Swarm ships need to be small and high speed. The Pegasus (PHM-1)-class patrol boat would meet these initial needs. These craft have aluminum hulls, resulting in a low magnetic signature, which reduces their susceptibility to many types of mines. They are air transportable, adding extra flexibility. However, these boats would require some modification. They would need high-frequency forward-looking and side-scan sonar, the addition of a modified close-in weapon system, and a computer communications suite to integrate the systems. The computer system would integrate (1) ship's position, bottom topography, sonar detection capabilities, and contacts of interest to generate a search plan (boat speed and spacing); (2) sensors, threat database, weapons inventory, and ship's position to select the optimum weapons engagement, and (3) ship's auto pilot, ship's position, target trajectory, and close-in weapon system bullet ballistics to provide a fire control interlock. This interlock would warn ships that they are about to drive into a bullet drop zone or target debris fall zone. Finally, the computer would use target formation and trajectory to best position friendly ships for interlocking fields of fire to engage attacking enemy high-speed boats.
Criticisms
There are disadvantages to the swarm—some perceived, some real. One perceived disadvantage stems from the "carrier mentality," the belief that bigger is better. However, many feel that the Navy has placed too much emphasis on big ships, which are designed for blue-water engagements and thus are vulnerable to attack in the littorals. A high/low mix of ships is required to operate in all possible naval scenarios.
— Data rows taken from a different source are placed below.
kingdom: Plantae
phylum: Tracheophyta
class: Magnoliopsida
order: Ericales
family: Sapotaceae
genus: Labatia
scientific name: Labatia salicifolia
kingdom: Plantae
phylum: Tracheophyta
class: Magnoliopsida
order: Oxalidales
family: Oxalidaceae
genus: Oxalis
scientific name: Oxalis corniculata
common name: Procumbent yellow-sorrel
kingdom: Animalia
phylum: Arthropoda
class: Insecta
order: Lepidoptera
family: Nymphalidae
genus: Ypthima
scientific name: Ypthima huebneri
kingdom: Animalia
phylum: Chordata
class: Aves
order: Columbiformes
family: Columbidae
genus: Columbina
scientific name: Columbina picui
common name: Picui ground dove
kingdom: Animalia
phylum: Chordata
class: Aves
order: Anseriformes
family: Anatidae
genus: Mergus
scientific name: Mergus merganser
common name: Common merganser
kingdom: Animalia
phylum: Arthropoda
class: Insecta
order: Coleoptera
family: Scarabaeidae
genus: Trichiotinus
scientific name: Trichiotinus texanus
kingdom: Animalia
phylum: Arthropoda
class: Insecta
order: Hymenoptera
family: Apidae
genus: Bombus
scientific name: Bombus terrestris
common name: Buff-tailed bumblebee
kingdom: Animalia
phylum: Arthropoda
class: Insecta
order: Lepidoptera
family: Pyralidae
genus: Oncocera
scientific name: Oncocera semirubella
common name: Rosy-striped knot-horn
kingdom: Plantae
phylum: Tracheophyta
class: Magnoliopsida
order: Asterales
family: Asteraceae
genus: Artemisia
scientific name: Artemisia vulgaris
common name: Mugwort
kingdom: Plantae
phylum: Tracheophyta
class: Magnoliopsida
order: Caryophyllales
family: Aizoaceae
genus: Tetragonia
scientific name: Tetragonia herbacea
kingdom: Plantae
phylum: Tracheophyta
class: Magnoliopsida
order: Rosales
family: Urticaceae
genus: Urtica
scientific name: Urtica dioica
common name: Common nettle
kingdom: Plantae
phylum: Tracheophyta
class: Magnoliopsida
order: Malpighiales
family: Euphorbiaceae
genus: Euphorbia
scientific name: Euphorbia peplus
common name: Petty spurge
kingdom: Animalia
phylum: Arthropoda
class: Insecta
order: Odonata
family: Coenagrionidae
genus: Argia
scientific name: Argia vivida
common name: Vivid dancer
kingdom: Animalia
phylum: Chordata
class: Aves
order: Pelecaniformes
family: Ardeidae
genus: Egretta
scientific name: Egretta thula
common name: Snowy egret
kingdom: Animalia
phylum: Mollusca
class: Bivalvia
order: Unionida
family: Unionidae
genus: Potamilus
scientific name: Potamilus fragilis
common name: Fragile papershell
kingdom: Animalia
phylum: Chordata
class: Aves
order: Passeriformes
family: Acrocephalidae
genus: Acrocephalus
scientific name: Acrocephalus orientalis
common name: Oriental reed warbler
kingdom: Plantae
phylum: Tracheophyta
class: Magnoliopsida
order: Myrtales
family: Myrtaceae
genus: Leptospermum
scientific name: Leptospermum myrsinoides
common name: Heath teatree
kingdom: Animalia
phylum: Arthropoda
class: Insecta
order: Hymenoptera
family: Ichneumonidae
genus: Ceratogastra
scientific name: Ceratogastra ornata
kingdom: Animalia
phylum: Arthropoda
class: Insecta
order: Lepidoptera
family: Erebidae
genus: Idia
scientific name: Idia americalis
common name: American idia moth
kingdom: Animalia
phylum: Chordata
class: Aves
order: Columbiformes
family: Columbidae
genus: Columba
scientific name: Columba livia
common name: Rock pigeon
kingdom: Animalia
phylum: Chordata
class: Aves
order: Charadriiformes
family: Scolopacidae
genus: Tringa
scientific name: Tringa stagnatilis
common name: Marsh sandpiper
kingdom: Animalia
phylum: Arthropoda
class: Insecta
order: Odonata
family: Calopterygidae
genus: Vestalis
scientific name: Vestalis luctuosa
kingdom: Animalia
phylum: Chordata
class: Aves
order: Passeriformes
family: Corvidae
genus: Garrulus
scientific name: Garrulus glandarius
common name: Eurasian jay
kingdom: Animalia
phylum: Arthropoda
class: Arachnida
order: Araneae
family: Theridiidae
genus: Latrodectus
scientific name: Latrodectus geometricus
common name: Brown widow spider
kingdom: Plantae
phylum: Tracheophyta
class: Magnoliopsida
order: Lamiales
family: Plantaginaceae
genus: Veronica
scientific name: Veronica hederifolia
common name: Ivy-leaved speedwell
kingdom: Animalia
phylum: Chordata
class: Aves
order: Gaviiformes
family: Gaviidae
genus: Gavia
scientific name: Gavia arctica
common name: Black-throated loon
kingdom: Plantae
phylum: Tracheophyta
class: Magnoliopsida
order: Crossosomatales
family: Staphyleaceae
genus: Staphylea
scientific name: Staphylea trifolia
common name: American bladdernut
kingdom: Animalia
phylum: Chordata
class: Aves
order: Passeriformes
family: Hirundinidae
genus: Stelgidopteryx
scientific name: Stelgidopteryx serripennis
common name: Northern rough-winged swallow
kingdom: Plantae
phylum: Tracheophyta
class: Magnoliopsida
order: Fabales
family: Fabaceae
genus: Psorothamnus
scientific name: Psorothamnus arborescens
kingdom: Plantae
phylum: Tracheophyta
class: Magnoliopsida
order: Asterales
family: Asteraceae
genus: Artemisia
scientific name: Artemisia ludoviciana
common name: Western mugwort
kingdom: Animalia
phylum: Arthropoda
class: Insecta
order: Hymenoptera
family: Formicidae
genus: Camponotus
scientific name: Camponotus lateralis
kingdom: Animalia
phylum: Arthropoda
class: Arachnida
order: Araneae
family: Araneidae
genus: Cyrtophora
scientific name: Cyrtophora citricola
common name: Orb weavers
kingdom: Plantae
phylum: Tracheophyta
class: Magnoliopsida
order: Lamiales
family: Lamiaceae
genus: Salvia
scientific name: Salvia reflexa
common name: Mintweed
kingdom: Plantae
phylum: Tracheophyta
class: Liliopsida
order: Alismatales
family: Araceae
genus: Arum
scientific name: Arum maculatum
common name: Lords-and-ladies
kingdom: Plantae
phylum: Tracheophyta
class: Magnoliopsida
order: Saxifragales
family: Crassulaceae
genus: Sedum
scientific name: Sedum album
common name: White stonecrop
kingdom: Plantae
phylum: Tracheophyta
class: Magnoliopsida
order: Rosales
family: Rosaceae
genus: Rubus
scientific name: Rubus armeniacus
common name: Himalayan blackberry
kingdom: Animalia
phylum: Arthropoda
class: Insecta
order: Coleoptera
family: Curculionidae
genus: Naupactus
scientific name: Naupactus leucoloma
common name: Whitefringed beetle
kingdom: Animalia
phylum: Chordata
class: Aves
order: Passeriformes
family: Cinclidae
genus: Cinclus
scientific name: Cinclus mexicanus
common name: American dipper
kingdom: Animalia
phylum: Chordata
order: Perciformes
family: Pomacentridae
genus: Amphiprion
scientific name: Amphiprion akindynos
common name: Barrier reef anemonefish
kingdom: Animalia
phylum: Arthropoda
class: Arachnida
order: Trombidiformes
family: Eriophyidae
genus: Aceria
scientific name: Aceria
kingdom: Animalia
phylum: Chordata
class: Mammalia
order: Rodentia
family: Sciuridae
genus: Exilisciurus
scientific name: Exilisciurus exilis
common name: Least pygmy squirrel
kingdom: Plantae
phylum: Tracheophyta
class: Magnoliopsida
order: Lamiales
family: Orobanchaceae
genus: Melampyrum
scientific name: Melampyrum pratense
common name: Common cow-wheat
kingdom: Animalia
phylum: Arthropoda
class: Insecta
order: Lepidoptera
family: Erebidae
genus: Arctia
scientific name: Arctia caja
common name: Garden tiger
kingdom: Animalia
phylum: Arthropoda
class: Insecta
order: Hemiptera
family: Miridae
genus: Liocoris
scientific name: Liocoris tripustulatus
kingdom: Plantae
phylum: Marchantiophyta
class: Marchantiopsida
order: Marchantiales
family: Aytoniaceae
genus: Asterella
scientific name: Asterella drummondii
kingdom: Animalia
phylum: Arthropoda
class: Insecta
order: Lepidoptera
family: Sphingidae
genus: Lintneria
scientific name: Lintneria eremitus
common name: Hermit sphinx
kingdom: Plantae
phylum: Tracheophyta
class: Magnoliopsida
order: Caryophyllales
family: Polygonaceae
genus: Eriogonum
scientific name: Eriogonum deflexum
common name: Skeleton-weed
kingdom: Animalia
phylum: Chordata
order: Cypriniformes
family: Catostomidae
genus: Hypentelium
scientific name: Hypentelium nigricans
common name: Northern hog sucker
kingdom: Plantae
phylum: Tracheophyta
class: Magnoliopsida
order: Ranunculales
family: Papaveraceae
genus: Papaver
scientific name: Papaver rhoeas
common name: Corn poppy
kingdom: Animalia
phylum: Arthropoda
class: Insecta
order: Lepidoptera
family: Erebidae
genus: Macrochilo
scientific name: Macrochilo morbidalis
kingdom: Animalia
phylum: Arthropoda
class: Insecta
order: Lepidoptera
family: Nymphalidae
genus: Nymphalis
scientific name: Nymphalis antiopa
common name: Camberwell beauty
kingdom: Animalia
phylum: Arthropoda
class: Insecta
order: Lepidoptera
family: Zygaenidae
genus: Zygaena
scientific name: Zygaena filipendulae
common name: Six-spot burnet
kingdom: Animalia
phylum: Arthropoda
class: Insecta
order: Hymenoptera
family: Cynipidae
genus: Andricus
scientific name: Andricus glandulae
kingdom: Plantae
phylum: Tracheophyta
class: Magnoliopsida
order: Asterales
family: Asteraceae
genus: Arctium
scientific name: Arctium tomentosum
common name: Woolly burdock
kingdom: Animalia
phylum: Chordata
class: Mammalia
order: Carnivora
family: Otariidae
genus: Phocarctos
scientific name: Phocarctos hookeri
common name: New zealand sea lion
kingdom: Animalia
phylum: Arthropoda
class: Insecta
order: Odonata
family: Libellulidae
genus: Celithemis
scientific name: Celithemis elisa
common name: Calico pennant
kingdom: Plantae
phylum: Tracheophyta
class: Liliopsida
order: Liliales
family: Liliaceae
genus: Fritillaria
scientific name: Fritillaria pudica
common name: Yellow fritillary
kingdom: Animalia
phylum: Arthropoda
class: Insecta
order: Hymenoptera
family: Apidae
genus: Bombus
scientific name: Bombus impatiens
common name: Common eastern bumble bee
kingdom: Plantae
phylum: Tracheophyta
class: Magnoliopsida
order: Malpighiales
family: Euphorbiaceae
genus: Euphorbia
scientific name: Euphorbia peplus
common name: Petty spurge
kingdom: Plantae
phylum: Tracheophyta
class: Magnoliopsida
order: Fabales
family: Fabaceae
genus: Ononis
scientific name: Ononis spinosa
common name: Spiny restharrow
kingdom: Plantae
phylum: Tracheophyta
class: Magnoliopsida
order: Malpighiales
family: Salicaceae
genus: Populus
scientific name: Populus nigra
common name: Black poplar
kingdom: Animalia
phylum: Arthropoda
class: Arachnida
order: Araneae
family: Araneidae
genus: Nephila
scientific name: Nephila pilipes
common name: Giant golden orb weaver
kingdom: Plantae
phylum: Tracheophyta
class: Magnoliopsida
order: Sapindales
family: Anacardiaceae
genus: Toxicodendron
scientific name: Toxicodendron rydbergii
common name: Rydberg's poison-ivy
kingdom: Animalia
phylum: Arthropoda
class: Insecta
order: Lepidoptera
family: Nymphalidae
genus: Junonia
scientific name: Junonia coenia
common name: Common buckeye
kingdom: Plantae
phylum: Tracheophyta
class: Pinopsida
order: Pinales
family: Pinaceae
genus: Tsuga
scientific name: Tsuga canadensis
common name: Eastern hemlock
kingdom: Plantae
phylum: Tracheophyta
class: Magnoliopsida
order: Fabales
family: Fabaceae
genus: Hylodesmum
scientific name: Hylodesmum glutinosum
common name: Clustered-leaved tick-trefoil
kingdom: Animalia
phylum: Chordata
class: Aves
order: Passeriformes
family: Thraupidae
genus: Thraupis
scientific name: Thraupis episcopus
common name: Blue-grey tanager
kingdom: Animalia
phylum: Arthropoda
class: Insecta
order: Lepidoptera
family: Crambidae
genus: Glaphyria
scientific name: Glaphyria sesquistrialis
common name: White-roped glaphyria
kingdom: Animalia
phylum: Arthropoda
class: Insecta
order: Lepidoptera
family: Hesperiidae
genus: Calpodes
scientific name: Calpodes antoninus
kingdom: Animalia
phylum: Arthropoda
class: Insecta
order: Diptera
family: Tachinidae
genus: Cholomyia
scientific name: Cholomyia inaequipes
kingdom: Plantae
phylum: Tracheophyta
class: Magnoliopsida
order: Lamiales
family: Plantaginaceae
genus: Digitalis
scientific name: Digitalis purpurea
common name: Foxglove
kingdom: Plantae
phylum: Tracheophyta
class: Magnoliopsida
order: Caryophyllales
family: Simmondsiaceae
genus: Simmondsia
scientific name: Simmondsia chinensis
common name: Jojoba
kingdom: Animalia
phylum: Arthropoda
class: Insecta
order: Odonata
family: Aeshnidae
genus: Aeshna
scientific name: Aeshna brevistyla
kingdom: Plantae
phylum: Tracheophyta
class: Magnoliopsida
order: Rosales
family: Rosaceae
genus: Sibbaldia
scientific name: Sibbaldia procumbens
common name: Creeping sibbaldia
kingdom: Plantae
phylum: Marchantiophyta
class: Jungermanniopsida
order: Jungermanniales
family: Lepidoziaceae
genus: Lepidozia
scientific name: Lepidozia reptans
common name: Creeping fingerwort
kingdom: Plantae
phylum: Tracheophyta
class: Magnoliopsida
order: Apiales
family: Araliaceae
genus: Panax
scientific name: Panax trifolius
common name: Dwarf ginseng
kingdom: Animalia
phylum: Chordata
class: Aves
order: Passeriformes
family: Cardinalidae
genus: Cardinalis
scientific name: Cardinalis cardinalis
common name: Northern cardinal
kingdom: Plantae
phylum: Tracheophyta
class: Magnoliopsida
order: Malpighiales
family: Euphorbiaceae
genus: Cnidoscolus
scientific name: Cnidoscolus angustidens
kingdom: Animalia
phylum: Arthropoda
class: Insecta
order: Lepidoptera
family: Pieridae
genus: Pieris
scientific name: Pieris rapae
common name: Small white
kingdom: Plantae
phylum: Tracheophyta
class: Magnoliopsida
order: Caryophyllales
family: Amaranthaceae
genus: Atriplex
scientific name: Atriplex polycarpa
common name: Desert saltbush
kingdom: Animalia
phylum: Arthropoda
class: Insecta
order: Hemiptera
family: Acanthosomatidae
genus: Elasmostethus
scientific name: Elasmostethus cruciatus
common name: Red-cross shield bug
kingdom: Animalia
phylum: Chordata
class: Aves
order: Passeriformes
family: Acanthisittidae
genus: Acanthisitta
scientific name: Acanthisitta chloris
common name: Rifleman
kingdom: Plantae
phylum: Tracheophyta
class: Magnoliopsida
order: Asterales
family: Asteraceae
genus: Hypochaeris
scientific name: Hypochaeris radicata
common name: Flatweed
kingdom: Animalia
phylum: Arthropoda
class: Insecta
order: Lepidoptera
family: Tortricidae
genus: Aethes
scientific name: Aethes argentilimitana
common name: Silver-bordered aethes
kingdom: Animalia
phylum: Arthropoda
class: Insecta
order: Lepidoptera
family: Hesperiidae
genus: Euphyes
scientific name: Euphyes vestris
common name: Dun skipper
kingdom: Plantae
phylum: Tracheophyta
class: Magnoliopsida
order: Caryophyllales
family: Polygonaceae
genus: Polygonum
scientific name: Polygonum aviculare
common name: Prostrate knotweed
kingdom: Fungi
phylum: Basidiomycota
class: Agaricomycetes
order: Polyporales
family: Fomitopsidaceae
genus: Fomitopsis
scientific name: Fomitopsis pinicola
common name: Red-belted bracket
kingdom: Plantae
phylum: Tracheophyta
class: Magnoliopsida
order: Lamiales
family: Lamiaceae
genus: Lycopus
A second perceived disadvantage is that buying the swarm will cost the Navy the DD-21 because there are not sufficient resources for both. The swarm and DD-21 are not competing for the same job; they both support power projection from the sea. However, access to the littorals will be limited without the flexibility of the swarm.
A real constraint is that small vessels have limited endurance. This can be minimized by using hulls that are know to be more fuel efficient and by incorporating refueling with the mother ship as part of the swarm design. A second hurdle is that swarm software is hard to develop, but as this software will benefit all Navy weapon systems integration, it will be worth the cost.
The swarm is a practicable naval tactic today. A force of multitudes will allow the United States to dominate the littoral tomorrow and well into the future. By incorporating evolving technologies and complementary weapons, these small ships can be easily modified to maximize their networking and lethality. This reasonably cheap force multiplier should be developed today.
Commander Skinner is a student at the Naval War College. He recently completed his command tour as commanding officer of the USS Louisville (SSN-724).